#### [PROMPT]
Reproduce all of the rows below, replacing each instance of "common name" with "vernacular name" and leaving everything else unchanged.

#### [DATASET ROWS]
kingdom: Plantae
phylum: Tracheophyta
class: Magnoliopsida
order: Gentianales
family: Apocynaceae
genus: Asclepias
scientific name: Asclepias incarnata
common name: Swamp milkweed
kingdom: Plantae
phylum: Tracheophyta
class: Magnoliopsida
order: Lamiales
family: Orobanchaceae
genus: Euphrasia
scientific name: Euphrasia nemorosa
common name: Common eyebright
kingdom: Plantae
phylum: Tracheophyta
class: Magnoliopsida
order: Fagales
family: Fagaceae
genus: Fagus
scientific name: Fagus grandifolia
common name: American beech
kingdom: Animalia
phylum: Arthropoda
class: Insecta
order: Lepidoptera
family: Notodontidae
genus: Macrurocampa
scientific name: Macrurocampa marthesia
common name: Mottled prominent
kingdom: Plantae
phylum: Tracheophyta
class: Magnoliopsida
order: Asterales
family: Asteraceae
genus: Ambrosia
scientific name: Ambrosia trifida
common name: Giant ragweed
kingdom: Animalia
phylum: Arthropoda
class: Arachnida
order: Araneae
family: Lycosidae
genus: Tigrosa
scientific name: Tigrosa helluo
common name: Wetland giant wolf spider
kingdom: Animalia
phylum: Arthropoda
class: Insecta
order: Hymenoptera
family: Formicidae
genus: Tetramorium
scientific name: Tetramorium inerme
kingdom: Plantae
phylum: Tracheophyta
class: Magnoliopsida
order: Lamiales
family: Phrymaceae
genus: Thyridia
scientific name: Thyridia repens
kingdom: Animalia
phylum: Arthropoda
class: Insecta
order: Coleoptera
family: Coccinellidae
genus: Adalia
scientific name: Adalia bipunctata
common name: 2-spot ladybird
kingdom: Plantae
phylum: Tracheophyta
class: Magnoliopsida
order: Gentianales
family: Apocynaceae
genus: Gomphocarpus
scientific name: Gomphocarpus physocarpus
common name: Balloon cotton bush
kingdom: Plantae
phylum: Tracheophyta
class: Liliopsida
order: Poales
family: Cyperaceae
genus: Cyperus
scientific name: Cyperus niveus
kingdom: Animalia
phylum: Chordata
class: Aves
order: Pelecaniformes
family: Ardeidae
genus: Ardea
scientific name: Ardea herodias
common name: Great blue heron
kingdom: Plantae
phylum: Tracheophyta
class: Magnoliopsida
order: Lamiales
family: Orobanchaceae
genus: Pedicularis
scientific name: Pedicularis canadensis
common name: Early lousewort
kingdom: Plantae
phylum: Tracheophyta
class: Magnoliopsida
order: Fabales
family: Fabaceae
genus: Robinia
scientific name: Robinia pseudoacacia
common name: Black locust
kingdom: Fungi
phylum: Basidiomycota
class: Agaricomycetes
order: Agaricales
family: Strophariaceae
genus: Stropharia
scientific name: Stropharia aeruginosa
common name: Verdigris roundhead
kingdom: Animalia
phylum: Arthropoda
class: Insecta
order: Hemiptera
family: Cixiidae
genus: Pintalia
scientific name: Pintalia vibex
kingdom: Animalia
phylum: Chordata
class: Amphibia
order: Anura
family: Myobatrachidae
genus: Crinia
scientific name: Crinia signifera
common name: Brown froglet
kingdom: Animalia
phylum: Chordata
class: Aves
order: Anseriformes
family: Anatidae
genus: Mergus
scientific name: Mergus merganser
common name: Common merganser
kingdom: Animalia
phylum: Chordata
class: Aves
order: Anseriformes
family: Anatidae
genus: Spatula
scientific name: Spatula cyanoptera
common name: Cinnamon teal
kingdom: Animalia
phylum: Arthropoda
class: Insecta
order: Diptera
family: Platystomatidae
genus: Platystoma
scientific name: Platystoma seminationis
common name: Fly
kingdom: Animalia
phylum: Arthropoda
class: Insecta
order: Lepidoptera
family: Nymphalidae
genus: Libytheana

#### [RESULT OF THE EXERCISE]
kingdom: Plantae
phylum: Tracheophyta
class: Magnoliopsida
order: Gentianales
family: Apocynaceae
genus: Asclepias
scientific name: Asclepias incarnata
vernacular name: Swamp milkweed
kingdom: Plantae
phylum: Tracheophyta
class: Magnoliopsida
order: Lamiales
family: Orobanchaceae
genus: Euphrasia
scientific name: Euphrasia nemorosa
vernacular name: Common eyebright
kingdom: Plantae
phylum: Tracheophyta
class: Magnoliopsida
order: Fagales
family: Fagaceae
genus: Fagus
scientific name: Fagus grandifolia
vernacular name: American beech
kingdom: Animalia
phylum: Arthropoda
class: Insecta
order: Lepidoptera
family: Notodontidae
genus: Macrurocampa
scientific name: Macrurocampa marthesia
vernacular name: Mottled prominent
kingdom: Plantae
phylum: Tracheophyta
class: Magnoliopsida
order: Asterales
family: Asteraceae
genus: Ambrosia
scientific name: Ambrosia trifida
vernacular name: Giant ragweed
kingdom: Animalia
phylum: Arthropoda
class: Arachnida
order: Araneae
family: Lycosidae
genus: Tigrosa
scientific name: Tigrosa helluo
vernacular name: Wetland giant wolf spider
kingdom: Animalia
phylum: Arthropoda
class: Insecta
order: Hymenoptera
family: Formicidae
genus: Tetramorium
scientific name: Tetramorium inerme
kingdom: Plantae
phylum: Tracheophyta
class: Magnoliopsida
order: Lamiales
family: Phrymaceae
genus: Thyridia
scientific name: Thyridia repens
kingdom: Animalia
phylum: Arthropoda
class: Insecta
order: Coleoptera
family: Coccinellidae
genus: Adalia
scientific name: Adalia bipunctata
vernacular name: 2-spot ladybird
kingdom: Plantae
phylum: Tracheophyta
class: Magnoliopsida
order: Gentianales
family: Apocynaceae
genus: Gomphocarpus
scientific name: Gomphocarpus physocarpus
vernacular name: Balloon cotton bush
kingdom: Plantae
phylum: Tracheophyta
class: Liliopsida
order: Poales
family: Cyperaceae
genus: Cyperus
scientific name: Cyperus niveus
kingdom: Animalia
phylum: Chordata
class: Aves
order: Pelecaniformes
family: Ardeidae
genus: Ardea
scientific name: Ardea herodias
vernacular name: Great blue heron
kingdom: Plantae
phylum: Tracheophyta
class: Magnoliopsida
order: Lamiales
family: Orobanchaceae
genus: Pedicularis
scientific name: Pedicularis canadensis
vernacular name: Early lousewort
kingdom: Plantae
phylum: Tracheophyta
class: Magnoliopsida
order: Fabales
family: Fabaceae
genus: Robinia
scientific name: Robinia pseudoacacia
vernacular name: Black locust
kingdom: Fungi
phylum: Basidiomycota
class: Agaricomycetes
order: Agaricales
family: Strophariaceae
genus: Stropharia
scientific name: Stropharia aeruginosa
vernacular name: Verdigris roundhead
kingdom: Animalia
phylum: Arthropoda
class: Insecta
order: Hemiptera
family: Cixiidae
genus: Pintalia
scientific name: Pintalia vibex
kingdom: Animalia
phylum: Chordata
class: Amphibia
order: Anura
family: Myobatrachidae
genus: Crinia
scientific name: Crinia signifera
vernacular name: Brown froglet
kingdom: Animalia
phylum: Chordata
class: Aves
order: Anseriformes
family: Anatidae
genus: Mergus
scientific name: Mergus merganser
vernacular name: Common merganser
kingdom: Animalia
phylum: Chordata
class: Aves
order: Anseriformes
family: Anatidae
genus: Spatula
scientific name: Spatula cyanoptera
vernacular name: Cinnamon teal
kingdom: Animalia
phylum: Arthropoda
class: Insecta
order: Diptera
family: Platystomatidae
genus: Platystoma
scientific name: Platystoma seminationis
vernacular name: Fly
kingdom: Animalia
phylum: Arthropoda
class: Insecta
order: Lepidoptera
family: Nymphalidae
genus: Libytheana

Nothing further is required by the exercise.